One mother faced her worst fear on Sunday when her three-year-old toddler was run over by a bus while the family was attending the funeral of a relative.
Earlier this year, another mother lost both her sons, aged seven and 13, when their bicycle was involved in a collision with a cement truck in Tampines.
I have a son, six, and a daughter, three. And every time I read about another accident like the ones above, I wonder, what if it happened to my kids?
The driver in the Tampines incident may have had a rough night. Perhaps he was feeling the effects of working overtime to take care of his family. His might have been a momentary lapse of concentration. Or he could have been distracted by something on the radio.
I've been there. So have you. That's why they call it an "accident". Nobody wants it to happen. But when does an accident cross the line into something more malicious?
When speed is involved. Speed separates a fender-bender from a fatality. It is basic science - lower speed equals more reaction time for drivers/pedestrians/cyclists, plus lower force of impact. If everyone were to keep to the speed limit, the roads would be a lot safer, even if the number of accidents remains the same.
But some drivers do not seem to care. Despite several high-profile tragic cases resulting from speeding, the number of those caught speeding continues to rise.
A total of 244,806 speeding violations were recorded last year, up from 225,550 in 2011. The number is even scarier when it comes to heavy vehicles. Traffic Police figures show that close to 1,800 heavy vehicles, such as lorries, tipper trucks and cement mixers, were caught speeding in the first six months of the year. This is three times higher than that for the same period last year.
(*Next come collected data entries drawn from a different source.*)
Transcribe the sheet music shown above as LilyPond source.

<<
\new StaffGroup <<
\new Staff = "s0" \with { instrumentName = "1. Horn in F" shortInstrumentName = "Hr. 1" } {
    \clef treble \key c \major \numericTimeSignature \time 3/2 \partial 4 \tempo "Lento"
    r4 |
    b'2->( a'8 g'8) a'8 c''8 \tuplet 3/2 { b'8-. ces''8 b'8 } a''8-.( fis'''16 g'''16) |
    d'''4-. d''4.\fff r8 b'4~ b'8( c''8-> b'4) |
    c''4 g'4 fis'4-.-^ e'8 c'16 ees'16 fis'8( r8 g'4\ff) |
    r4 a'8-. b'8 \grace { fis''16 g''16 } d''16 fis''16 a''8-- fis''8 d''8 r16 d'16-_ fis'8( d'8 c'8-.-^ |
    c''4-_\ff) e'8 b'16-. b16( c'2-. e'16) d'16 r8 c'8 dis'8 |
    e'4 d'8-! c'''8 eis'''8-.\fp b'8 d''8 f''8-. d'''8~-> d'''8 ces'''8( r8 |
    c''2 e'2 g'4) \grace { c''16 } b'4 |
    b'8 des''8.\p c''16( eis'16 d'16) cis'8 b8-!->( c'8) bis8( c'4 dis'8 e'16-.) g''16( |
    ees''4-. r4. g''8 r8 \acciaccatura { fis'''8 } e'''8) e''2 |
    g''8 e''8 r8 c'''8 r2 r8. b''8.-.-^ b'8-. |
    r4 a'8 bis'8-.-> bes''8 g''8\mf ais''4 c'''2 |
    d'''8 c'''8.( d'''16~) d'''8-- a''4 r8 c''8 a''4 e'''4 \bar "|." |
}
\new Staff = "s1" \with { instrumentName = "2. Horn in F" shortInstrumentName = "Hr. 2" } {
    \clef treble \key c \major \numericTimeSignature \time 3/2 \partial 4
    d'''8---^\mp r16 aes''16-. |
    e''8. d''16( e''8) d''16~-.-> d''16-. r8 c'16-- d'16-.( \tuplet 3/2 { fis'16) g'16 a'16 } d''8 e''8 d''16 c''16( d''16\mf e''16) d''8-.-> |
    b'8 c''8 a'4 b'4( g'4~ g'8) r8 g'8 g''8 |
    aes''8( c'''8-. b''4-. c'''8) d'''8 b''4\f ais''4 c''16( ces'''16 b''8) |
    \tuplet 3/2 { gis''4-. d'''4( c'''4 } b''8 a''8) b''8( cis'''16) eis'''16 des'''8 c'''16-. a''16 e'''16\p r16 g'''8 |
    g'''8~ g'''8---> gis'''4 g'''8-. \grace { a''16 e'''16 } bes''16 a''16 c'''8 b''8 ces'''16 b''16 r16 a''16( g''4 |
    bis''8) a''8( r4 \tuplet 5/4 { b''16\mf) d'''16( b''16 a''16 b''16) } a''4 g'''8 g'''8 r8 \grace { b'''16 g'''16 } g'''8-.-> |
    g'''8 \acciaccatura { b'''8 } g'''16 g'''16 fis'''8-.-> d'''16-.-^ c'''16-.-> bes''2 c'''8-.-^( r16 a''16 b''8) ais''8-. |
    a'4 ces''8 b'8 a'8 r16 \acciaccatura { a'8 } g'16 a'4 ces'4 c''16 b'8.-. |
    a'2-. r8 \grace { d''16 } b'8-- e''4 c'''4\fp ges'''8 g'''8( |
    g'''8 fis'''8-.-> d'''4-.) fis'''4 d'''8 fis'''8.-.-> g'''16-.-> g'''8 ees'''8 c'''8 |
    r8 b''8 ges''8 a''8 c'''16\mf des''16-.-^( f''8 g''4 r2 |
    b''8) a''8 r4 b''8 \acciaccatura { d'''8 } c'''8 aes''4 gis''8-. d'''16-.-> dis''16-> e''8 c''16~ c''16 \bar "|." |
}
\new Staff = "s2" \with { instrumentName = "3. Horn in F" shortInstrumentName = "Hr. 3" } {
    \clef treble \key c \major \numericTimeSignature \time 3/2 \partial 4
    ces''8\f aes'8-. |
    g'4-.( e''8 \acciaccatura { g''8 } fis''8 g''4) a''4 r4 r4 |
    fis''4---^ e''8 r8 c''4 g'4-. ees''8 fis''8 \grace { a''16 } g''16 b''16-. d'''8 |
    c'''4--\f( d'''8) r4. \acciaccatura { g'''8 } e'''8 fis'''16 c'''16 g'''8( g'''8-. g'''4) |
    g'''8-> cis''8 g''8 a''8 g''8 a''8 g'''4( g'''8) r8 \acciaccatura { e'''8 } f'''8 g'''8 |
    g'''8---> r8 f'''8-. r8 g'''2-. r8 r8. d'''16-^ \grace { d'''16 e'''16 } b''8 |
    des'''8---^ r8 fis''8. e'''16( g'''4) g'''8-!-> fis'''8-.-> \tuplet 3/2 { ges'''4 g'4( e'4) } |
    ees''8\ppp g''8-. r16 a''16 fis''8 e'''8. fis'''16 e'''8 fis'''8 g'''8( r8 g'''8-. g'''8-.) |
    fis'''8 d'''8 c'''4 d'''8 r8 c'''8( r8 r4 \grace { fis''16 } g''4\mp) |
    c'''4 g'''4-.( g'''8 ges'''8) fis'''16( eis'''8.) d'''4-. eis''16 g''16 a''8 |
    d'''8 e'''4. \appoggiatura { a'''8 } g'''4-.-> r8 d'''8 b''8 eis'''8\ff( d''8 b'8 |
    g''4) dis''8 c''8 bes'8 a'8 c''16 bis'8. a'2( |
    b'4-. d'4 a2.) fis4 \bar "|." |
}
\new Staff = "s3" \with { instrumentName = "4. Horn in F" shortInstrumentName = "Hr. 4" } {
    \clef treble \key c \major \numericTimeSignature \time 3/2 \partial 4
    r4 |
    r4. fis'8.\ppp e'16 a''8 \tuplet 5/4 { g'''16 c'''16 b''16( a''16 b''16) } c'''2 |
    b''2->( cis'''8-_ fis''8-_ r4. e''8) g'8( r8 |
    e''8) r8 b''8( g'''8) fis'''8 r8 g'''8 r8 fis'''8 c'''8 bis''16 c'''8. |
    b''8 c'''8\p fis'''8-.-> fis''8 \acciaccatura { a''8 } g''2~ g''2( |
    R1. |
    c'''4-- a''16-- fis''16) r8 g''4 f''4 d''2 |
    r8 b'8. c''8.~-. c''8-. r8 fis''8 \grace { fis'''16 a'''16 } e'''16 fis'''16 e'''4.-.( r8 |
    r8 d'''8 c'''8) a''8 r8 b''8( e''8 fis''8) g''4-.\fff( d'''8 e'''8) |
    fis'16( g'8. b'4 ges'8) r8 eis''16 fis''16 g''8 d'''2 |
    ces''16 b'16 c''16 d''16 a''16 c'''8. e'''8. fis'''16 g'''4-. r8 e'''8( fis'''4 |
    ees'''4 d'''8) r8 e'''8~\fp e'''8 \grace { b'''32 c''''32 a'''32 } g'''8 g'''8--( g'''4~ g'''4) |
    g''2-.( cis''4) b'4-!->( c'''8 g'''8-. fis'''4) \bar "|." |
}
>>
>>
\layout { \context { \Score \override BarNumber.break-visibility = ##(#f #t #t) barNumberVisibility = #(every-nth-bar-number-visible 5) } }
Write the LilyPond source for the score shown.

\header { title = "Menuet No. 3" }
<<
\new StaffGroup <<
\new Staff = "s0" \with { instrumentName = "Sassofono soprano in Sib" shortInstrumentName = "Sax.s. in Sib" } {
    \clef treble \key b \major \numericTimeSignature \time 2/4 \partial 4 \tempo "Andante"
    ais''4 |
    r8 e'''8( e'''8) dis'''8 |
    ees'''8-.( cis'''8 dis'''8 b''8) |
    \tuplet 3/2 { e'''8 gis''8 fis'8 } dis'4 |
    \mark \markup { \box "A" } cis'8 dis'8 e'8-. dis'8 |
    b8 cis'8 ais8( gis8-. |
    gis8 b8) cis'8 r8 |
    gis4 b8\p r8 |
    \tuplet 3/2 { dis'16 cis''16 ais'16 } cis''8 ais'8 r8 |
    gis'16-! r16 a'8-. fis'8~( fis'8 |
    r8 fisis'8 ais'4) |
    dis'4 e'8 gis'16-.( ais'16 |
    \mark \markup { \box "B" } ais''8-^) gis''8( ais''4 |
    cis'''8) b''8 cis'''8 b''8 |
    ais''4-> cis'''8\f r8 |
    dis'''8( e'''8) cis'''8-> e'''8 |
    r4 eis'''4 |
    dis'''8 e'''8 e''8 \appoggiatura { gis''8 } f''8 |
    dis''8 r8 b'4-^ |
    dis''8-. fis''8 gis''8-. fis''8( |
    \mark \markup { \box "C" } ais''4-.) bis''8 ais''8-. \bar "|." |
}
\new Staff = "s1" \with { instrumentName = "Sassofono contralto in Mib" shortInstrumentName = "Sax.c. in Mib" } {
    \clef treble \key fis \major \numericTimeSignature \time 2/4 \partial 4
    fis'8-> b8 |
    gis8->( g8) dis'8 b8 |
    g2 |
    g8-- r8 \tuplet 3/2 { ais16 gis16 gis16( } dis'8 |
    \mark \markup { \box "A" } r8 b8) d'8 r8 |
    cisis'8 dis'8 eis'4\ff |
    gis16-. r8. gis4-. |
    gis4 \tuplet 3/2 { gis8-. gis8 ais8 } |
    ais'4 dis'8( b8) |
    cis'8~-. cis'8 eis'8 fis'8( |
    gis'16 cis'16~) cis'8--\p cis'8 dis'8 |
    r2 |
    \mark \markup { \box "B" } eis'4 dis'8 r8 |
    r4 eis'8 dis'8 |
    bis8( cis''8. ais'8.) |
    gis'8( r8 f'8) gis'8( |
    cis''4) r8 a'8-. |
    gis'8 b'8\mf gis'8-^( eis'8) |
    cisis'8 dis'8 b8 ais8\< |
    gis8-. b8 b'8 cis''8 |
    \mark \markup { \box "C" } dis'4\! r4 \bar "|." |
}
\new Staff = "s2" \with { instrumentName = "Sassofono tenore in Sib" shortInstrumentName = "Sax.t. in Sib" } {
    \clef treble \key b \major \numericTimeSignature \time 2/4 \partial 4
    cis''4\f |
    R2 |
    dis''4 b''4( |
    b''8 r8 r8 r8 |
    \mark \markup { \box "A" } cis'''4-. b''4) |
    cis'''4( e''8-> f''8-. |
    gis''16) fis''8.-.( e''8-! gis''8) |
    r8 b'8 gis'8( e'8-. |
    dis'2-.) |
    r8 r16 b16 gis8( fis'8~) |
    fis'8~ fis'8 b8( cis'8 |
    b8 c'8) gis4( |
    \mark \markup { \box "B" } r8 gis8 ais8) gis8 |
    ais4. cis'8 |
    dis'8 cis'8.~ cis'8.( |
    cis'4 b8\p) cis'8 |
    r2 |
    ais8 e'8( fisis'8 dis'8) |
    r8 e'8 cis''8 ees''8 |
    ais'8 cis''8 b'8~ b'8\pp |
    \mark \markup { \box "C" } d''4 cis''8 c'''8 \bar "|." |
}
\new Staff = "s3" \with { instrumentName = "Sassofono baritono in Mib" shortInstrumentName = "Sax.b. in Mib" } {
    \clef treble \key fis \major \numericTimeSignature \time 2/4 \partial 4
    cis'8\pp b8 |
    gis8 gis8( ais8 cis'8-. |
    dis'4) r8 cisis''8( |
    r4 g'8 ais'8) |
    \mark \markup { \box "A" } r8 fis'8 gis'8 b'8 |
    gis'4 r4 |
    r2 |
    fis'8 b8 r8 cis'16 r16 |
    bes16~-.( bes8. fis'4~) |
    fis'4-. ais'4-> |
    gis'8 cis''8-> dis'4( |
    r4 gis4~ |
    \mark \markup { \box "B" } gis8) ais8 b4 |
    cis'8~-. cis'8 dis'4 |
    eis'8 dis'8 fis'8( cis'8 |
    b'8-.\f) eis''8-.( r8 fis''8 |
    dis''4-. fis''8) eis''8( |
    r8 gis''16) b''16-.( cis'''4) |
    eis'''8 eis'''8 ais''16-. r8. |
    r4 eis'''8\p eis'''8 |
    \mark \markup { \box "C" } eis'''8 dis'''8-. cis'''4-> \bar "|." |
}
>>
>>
We have to take action against ignorant heavy-vehicle drivers. We also need to educate vulnerable pedestrians and cyclists on how to be safe around such big vehicles, with their huge blind spots.
To make matters worse, drink driving is also on the rise. More than 2,300 motorists were arrested for drink driving in the first nine months of this year, which is a 9 per cent increase compared to the same period last year.
You don't "accidentally" find yourself travelling at 30kmh above the speed limit, nor do you "accidentally" swallow five shots of tequila before getting behind the wheel.
I am no saint. I've had my share of speeding tickets, collected demerit points and sent on my way. And I've walked away thinking, "It was just minor speeding. Not more than 20kmh over."
Seeing the trail of destruction and tragedy that can be caused by even "minor speeding" these few years, I have eased up on my right foot. And that's no accident.